What to do:
In the material below, identify each line bearing the word "Recruitment". Reproduce those lines.

Start of Material for this exercise

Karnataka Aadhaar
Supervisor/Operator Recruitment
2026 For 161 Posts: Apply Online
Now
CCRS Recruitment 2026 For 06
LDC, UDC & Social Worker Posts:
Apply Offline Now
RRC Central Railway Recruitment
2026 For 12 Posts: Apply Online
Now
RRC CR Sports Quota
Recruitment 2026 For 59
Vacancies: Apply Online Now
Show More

End of Material for this exercise

Solution to this problem:
Supervisor/Operator Recruitment
CCRS Recruitment 2026 For 06
RRC Central Railway Recruitment
Recruitment 2026 For 59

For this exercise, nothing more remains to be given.